Perhaps the most comprehensive evaluation of climate models is conducted as part of the climate science assessment by the Intergovernmental Panel on Climate Change (IPCC). Model simulations are run by many modeling centers and evaluated by teams of scientists against observations. The IPCC scenarios are discussed more in Chap. 10, and the results are discussed in Chap. 11, with further application examples. But climate model simulations are also used to project the evolution of the stratospheric ozone layer, which has been damaged by inadvertent emissions of chemical refrigerants containing chlorine. When these chlorine containing molecules break down in the upper atmosphere (the stratosphere), the chlorine acts to destroy stratospheric ozone , increasing the penetration of ultraviolet light to the surface. The reactions occur most readily on the unique surface of clouds in the stratosphere that occur only in polar regions, mostly in the Antarctic, giving rise to a springtime (September) ozone deficit or ozone hole .

Climate models are evaluated for their ability to be able to reproduce the conditions for the distribution of ozone, and their chemistry. A comprehensive report was produced in 2010 for the analysis of the different climate models.Footnote 4 In particular, the report focused on evaluation of critical processes in the models and how they were represented compared to observations. For assessing the impact of chlorine species on ozone at high latitudes, several different processes need to be represented.

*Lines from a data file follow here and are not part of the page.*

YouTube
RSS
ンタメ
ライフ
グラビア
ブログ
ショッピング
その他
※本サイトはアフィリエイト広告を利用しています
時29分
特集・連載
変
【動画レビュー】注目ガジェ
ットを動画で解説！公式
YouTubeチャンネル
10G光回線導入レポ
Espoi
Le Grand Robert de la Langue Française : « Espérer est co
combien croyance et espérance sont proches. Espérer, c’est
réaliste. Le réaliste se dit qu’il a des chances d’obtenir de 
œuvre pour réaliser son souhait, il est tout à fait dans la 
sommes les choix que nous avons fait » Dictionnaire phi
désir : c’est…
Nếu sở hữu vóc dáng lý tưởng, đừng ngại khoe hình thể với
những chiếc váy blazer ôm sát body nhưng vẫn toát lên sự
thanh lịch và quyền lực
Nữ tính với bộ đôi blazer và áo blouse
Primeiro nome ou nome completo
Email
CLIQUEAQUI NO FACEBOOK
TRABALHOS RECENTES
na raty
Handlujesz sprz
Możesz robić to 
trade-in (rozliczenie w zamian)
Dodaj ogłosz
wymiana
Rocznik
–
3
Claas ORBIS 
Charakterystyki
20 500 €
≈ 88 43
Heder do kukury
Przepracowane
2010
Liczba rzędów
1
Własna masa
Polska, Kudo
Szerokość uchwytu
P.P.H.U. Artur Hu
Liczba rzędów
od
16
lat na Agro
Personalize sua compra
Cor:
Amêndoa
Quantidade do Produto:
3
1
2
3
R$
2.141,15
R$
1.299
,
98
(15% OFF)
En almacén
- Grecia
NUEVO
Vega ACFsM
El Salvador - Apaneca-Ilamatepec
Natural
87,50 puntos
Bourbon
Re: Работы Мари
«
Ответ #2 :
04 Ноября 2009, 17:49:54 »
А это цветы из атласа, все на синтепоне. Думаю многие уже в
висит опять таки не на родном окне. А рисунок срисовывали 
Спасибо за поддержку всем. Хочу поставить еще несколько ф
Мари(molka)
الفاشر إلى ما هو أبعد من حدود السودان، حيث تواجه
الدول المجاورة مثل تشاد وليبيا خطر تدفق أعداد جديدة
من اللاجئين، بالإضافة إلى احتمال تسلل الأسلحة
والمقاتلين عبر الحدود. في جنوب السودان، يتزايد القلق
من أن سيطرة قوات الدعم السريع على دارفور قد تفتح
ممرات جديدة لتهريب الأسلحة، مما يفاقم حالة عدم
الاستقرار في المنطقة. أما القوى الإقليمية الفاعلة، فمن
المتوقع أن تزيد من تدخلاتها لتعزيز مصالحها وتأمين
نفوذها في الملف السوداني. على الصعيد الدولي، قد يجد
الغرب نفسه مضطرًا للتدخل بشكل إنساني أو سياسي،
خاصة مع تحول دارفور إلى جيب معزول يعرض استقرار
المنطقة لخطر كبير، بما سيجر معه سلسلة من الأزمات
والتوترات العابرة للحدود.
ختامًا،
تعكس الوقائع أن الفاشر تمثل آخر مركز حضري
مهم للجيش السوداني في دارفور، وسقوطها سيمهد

First, the model must simulate the actual chemical reactions and the distribution of chlorine. But the presence of clouds in the stratosphere in the Antarctic spring is also necessary, and these cloud processes and their distribution were evaluated. The clouds are dependent on the water vapor and temperature environment. At each step, different observations were used to analyze the models. The results indicated a few models that had processes that were incorrect (wrong reactions with chlorine, for example), or that had better or worse cloud distributions. This information was used in the 2010 scientific assessment of ozone depletion , particularly in the executive summary of the assessmentFootnote 5 to “select” model projections and limit the projections shown to the models shown by evaluation to have the correct representation of key processes.

5 Summary

Evaluation of models is targeted for a purpose: What are models good for and why? Models that are good for one purpose may not be good for other purposes. Understanding the uncertainty and, hence, the utility of a model—any model, but especially climate models—requires extensive testing against observations.

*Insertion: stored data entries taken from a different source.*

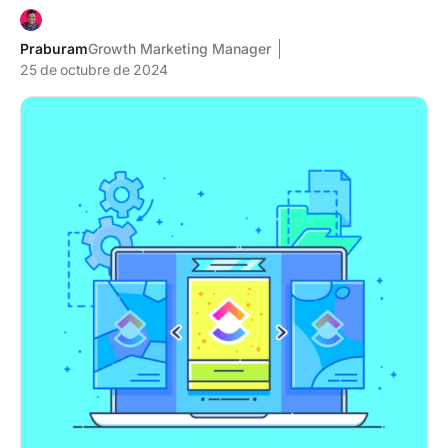
Praburam
Growth Marketing Manager
25 de octubre de 2024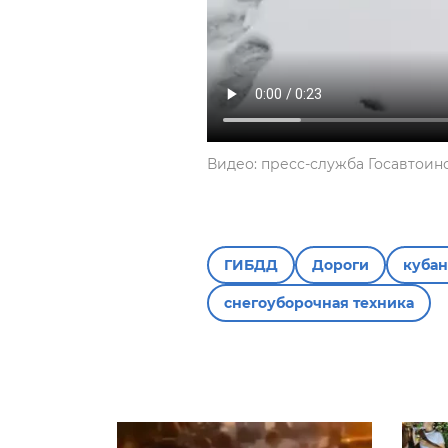
Видео: пресс-служба Госавтоин
ГИБДД
Дороги
кубан
снегоуборочная техника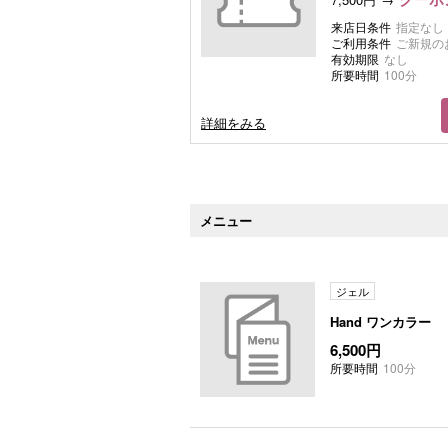
来店日条件
指定なし
ご利用条件
ご新規の
有効期限
なし
所要時間
100分
詳細をみる
メニュー
ジェル
Hand ワンカラー
6,500円
所要時間
100分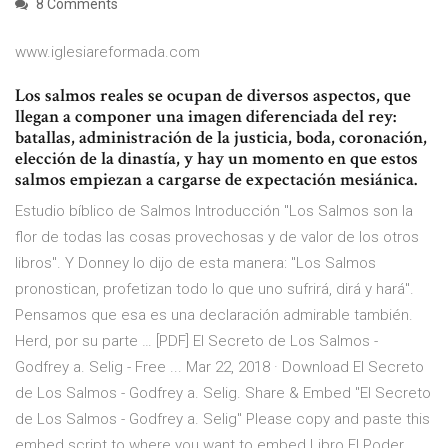
8 Comments
www.iglesiareformada.com
Los salmos reales se ocupan de diversos aspectos, que
llegan a componer una imagen diferenciada del rey:
batallas, administración de la justicia, boda, coronación,
elección de la dinastía, y hay un momento en que estos
salmos empiezan a cargarse de expectación mesiánica.
Estudio bíblico de Salmos Introducción "Los Salmos son la
flor de todas las cosas provechosas y de valor de los otros
libros". Y Donney lo dijo de esta manera: "Los Salmos
pronostican, profetizan todo lo que uno sufrirá, dirá y hará".
Pensamos que esa es una declaración admirable también.
Herd, por su parte … [PDF] El Secreto de Los Salmos -
Godfrey a. Selig - Free ... Mar 22, 2018 · Download El Secreto
de Los Salmos - Godfrey a. Selig. Share & Embed "El Secreto
de Los Salmos - Godfrey a. Selig" Please copy and paste this
embed script to where you want to embed Libro El Poder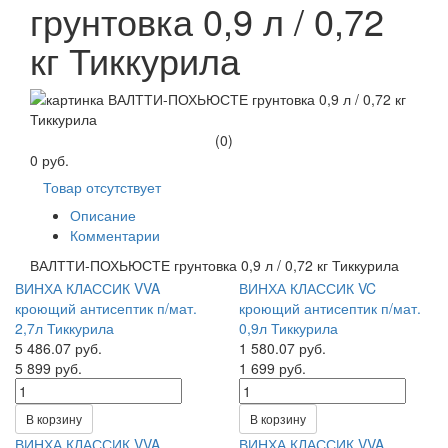
грунтовка 0,9 л / 0,72
кг Тиккурила
(0)
0 руб.
Товар отсутствует
Описание
Комментарии
ВАЛТТИ-ПОХЬЮСТЕ грунтовка 0,9 л / 0,72 кг Тиккурила
ВИНХА КЛАССИК VVA
ВИНХА КЛАССИК VC
кроющий антисептик п/мат.
кроющий антисептик п/мат.
2,7л Тиккурила
0,9л Тиккурила
5 486.07 руб.
1 580.07 руб.
5 899 руб.
1 699 руб.
В корзину
В корзину
ВИНХА КЛАССИК VVA
ВИНХА КЛАССИК VVA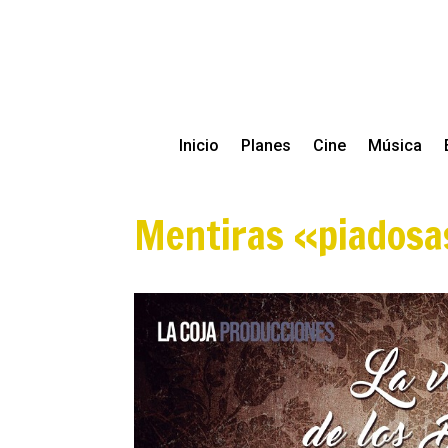
Inicio
Planes
Cine
Música
Mentiras «piadosa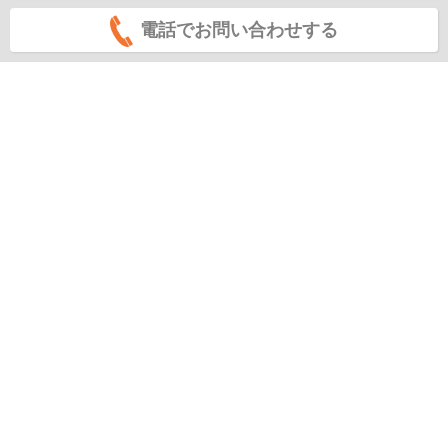
電話でお問い合わせする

Evaluation of climate models requires some fundamental understanding of the observations themselves. What is the uncertainty and accuracy in the observations? As we discuss in detail in Chap. 10, knowing the uncertainty in our observations is an important part of being able to evaluate the uncertainty in models.

Evaluating climate models is done in many ways but is often done similar to weather models. Models are evaluated on their representation of past events, either a single event or a statistical series of events. Evaluation of climate models can also show where critical processes need to be better understood to constrain climate model projections. For example, since cloud processes and responses to environmental changes are uncertain, better representation and evaluation of clouds in climate models is critical.

Predicting the future is often more of a projection than a forecast. A projection is dependent on outside factors, such as emissions dependent on economic growth and population. Thus, it is not truly a forecast because the outcome is dependent on factors outside of the model. This is a source of uncertainty that is partially outside of our knowledge of the climate system, and independent of our ability to design climate models to predict the system.

Understanding uncertainty is one of the keys to prediction, the subject of Chap. 10.

Key Points

  • Proper evaluation of models requires observations and estimates of observational uncertainty.

  • Observations also contain uncertain models.

  • Climate models can be evaluated on many past events, or even a single past event.

  • Projections of the future depend on scenarios that force climate models.